» **WORK REQUIRED**: When the line containing "перевод документов" appears in the entries below, begin printing there and stop after the line containing "потребностями. Если у"; print each of those lines exactly and no other line.

── AVAILABLE DATA ──

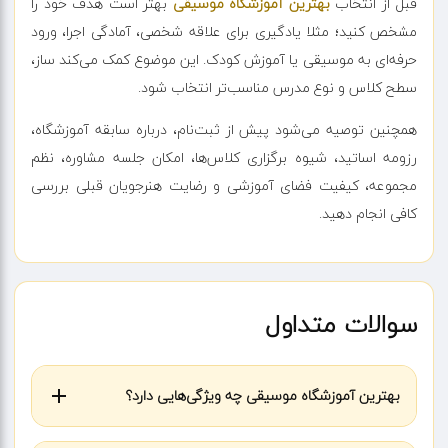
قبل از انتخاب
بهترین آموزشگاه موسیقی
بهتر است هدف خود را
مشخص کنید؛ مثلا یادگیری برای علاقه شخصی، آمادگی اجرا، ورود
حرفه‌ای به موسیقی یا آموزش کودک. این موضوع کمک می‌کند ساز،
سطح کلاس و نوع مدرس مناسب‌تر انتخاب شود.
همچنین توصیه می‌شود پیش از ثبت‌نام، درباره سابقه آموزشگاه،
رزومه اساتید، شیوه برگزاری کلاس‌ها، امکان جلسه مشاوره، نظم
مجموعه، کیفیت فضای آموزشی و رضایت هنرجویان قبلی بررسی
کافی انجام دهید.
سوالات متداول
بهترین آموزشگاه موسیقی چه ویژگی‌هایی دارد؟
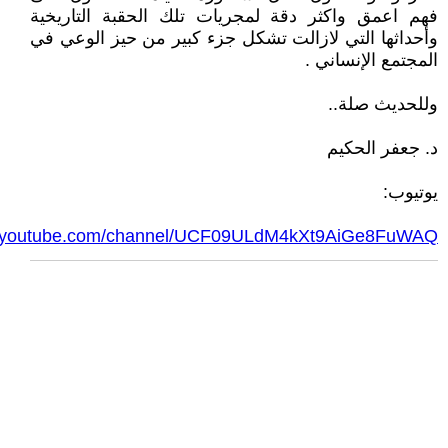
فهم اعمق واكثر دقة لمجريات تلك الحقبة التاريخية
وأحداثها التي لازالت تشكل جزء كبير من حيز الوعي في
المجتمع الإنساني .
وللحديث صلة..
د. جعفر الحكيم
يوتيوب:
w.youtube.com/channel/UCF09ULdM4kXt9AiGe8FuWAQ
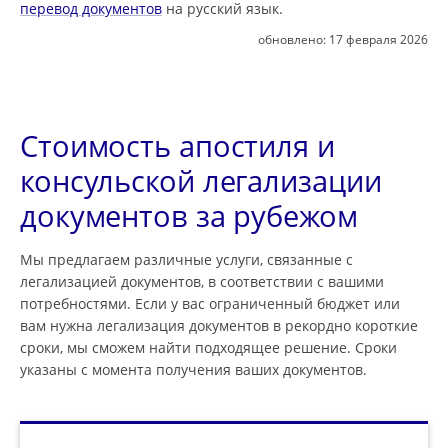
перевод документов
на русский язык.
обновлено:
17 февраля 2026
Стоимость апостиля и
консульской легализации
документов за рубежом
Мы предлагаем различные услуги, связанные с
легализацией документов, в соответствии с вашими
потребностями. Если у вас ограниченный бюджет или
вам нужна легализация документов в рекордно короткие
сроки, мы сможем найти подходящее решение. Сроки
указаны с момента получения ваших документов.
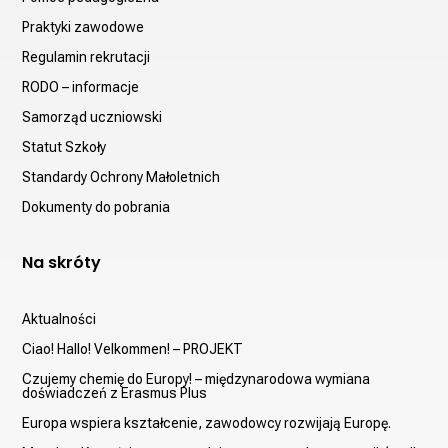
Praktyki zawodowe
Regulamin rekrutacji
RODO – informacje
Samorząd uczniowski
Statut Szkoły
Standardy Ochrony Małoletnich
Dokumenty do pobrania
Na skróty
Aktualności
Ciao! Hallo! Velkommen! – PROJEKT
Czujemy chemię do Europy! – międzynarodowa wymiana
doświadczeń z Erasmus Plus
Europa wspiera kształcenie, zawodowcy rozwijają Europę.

───

» **ANSWER SPACE**:
перевод документов
на русский язык.
обновлено:
17 февраля 2026
Стоимость апостиля и
консульской легализации
документов за рубежом
Мы предлагаем различные услуги, связанные с
легализацией документов, в соответствии с вашими
потребностями. Если у вас ограниченный бюджет или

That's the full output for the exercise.